Sounds too good to be true? Keep reading…
There is a slew of simple lifestyle changes that can help you lose weight—many of which have zero to do with more typical diet and exercise plans. Unfortunately, nothing on this list is going to completely remake your life, or have you looking like a new woman within 24 hours. That’s not real, and anyone who tries to convince you otherwise is probably lying (but don’t tell them that I said that).
But lucky for those of you who are tired of exercise routines and meal plans (I know I am), we’ve put together some simple but effective tips and tricks to help you lose weight.
Again they don’t replace exercise or eating right.
Check out our list below…
Check out your medicine cabinet
According to Louis Aronne, MD, from the Comprehensive Weight Control Center at Cornell University, “As many as 10 percent to 15 percent of weight issues are related to medications.” There are a few medications that are thought to contribute to weight gain: allergy relievers, anti-depressants, beta-blockers, corticosteroids, diabetes medicines, migraine medicines, mood stabilizers and seizure medications. This does not mean you should stop taking your meds. That being said, if you’re struggling with your weight, talk to your doctor about switching brands or trying a different medication.
Slow down your munching
Your body needs time to process that you’ve had enough to eat before your brain can send the signal that you’re full. Chewing your food thoroughly forces you to eat more slowly, which has been linked to increased fullness from smaller portions. In fact, a recent review of 23 studies reported that faster eaters are more likely to gain weight than their slow-eating counterparts.
Use smaller plates
Using a smaller plate may help you eat less at each meal by making the portions look larger. At the same time, a bigger plate can make a serving look smaller, causing you to pile more food onto your plate to fill it up. Use this to your advantage by serving healthy food on bigger plates, and cheat-food on smaller plates.
Eat lots of protein
Protein has powerful effects on appetite: It can increase fullness, reduce hunger and help you eat fewer calories. That’s because protein affects several hormones that control hunger and fullness, including ghrelin and GLP-1. One study found that increasing protein intake from 15 percent to 30 percent of calories helped participants eat an average of 441 fewer calories per day and lose 11 pounds in 12 weeks. Some good sources of protein include chicken breasts, fish, Greek yogurt, lentils, quinoa and almonds.

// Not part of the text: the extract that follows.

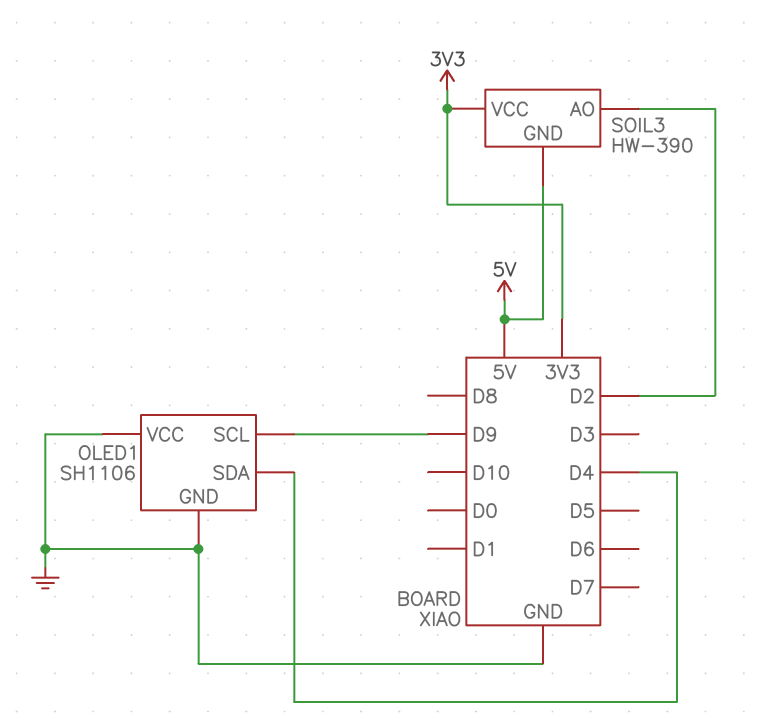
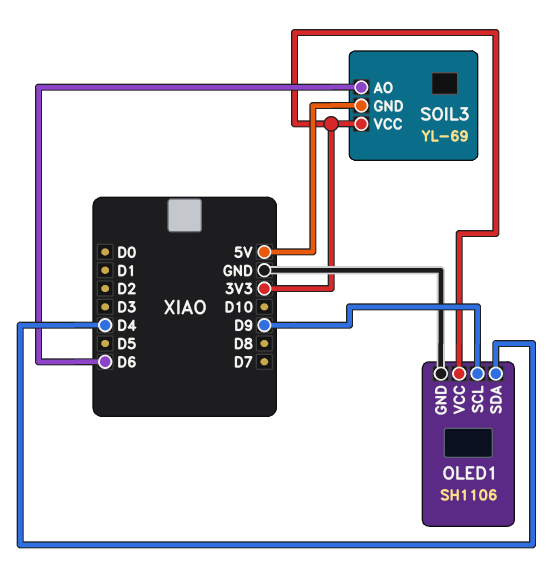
OLED1 pin VCC: GND -> 3V3
SOIL3: HW-390 -> YL-69
SOIL3 pin AO: D2 -> D6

Keep high-calorie foods out of sight
You know the expression: out of sight, out of mind? Well, storing high-calorie foods where you can see them may increase hunger and cravings, and in turn, make you eat more and gain weight. One recent study found that if unhealthy foods are visible in residences, the participants were more likely to weigh more, compared to people who keep only a bowl of fruit out on their countertops.
Eat fiber-rich foods
Consuming fiber-rich foods helps you feel fuller for longer. A special kind of fiber, called viscous fiber, is particularly helpful because it increases fullness and reduces food intake. When it comes in contact with water, this kind of fiber forms a gel that increases the time it takes to absorb nutrients and slows down the stomach’s emptying process. The one catch: viscous fiber is only found in plant foods, like beans, oat cereals, Brussels sprouts, asparagus, oranges and flax seeds.
Drink water regularly
Drinking water before you eat may help you consume fewer calories at each meal. Studies have shown that participants who drank ample amounts of water before a meal lost 44 percent more weight over a 12-week period, compared to those who did not. Plus, if you reach for a glass of water over sugary drinks, you’re bound to see even more benefits from your liquid-filled diet.
Implement a no-electronics-at-the-table rule
If you eat while watching TV or using your computer or smartphone, you’re likely to ignore queues of fullness and consume more calories than you need. One review looked at the results of 24 studies and found that people who were distracted at their meals ate about 10 percent more in that sitting than otherwise.
Keep your hormones in check
Sleep and stress can have serious effects on your appetite and weight maintenance. Losing sleep can disrupt the appetite-regulating hormones leptin and ghrelin; high levels of stress can elevate amounts of the hormone cortisol in your system. When these hormones are disrupted, your hunger and cravings might be thrown out of whack.